If it's 12V on one side of the panel, and 8V on the other, there is something wrong inside the panel. I can't tell which pin you are checking in your photo, but 120 is the one.

I think if you dig further into the manual it will show you the fuse panel internals. Most of it is run off of shunts/busbars(?). Not a lot to go wrong inside the panel, but of course, who knows.

Fuel gauge has nothing to do with the fuel pump. Same connector, but there is no control shared by either. It's a single wire running from the sending unit to the gauge.
 
I had similar issues last summer. Diagnosed and replaced faulty parts to just have something else go weird. Would run great for 30mins or sometimes 5 mins and die in the driveway. At one point I would shut off the truck and the injectors would keep firing till the line was dry. Changed out the ecm with one a friend had and symptoms went away. Ended up swapping between 3 used ecm's that would all have some random issue. Bought a new ecm and now haven't had an issue since. I think they are all really old at this point and it they had been sitting for awhile they may have gotten corroded internally and cause sporadic issues. I had the knock sensor code as well almost every time I drove it. ended up being a bad IAC. Replaced the IAC no more knock code.
 
I had similar issues last summer. Diagnosed and replaced faulty parts to just have something else go weird. Would run great for 30mins or sometimes 5 mins and die in the driveway. At one point I would shut off the truck and the injectors would keep firing till the line was dry. Changed out the ecm with one a friend had and symptoms went away. Ended up swapping between 3 used ecm's that would all have some random issue. Bought a new ecm and now haven't had an issue since. I think they are all really old at this point and it they had been sitting for awhile they may have gotten corroded internally and cause sporadic issues. I had the knock sensor code as well almost every time I drove it. ended up being a bad IAC. Replaced the IAC no more knock code.
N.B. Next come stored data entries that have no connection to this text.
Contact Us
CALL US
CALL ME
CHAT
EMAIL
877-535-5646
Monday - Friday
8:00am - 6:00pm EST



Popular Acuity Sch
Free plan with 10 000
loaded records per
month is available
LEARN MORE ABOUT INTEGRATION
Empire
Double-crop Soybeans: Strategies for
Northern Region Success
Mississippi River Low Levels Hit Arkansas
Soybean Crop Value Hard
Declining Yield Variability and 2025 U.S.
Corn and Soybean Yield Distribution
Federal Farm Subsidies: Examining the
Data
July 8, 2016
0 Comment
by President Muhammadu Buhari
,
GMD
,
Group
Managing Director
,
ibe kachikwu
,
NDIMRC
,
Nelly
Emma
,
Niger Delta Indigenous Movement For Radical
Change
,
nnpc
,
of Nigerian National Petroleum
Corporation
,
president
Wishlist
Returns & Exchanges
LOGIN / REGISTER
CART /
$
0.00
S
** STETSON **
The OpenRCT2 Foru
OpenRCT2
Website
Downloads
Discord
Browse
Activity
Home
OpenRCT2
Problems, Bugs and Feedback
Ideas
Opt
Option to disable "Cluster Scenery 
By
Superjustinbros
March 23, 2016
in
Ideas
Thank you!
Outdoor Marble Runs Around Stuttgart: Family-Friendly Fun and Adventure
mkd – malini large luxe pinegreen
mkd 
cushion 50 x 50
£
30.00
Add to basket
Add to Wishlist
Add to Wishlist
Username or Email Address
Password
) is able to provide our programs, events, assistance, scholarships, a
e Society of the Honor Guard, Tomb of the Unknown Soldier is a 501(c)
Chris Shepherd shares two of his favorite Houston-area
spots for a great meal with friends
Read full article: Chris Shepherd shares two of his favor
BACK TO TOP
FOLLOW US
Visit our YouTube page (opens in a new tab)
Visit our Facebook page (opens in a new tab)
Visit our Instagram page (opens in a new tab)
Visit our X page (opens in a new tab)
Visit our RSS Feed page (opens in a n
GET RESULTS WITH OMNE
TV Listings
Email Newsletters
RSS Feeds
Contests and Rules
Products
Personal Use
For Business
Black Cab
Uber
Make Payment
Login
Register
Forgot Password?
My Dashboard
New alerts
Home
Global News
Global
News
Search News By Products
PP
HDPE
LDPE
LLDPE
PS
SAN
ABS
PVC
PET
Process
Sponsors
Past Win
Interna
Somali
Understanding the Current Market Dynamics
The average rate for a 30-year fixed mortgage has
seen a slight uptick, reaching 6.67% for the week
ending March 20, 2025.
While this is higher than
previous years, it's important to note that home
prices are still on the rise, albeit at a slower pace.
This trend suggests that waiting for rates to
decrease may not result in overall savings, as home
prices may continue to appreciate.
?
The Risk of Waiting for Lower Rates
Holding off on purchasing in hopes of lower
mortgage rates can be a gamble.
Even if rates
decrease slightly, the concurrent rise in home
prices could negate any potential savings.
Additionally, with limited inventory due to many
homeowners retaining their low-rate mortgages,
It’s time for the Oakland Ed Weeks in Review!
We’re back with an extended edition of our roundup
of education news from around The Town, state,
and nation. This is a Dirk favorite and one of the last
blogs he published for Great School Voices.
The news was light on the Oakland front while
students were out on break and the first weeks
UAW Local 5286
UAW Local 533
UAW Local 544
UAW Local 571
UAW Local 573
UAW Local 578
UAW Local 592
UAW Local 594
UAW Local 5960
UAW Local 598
I had similar problems with a 1999 van I bought that sat on the coast 4 years. I opened the ecm case and it was full of white fuzz.
I cleaned it really well and sprayed some break cleaner then contact cleaner and it's been running fine for a couple of years
 
As far as your voltage issue goes. I have had high resistance in wires before. Replaced fuel pump multiple times before we figured out that the supply wire had high resistance and was slowly damaging the fuel pumps. After replacing the wire no more fuel pumps going bad. Since you have had weird intermittent issues with the ECM (like me) it could be another corrosion/stuff is just old issue.
 
It would be interesting to see if that 8.5V changed when things were switched on and off. You can get bizarre things when a circuit or fuse is blown and things end up in series. IIRC, there is a fuse that blows and puts the dome light and underdash light in series for a strange dim glow. Those little buzzers that tell you the lights are on connect between the light circuit and switched ignition. So when you turn the key off the buzzer sends current through who-knows-what, maybe everything on switched ignition.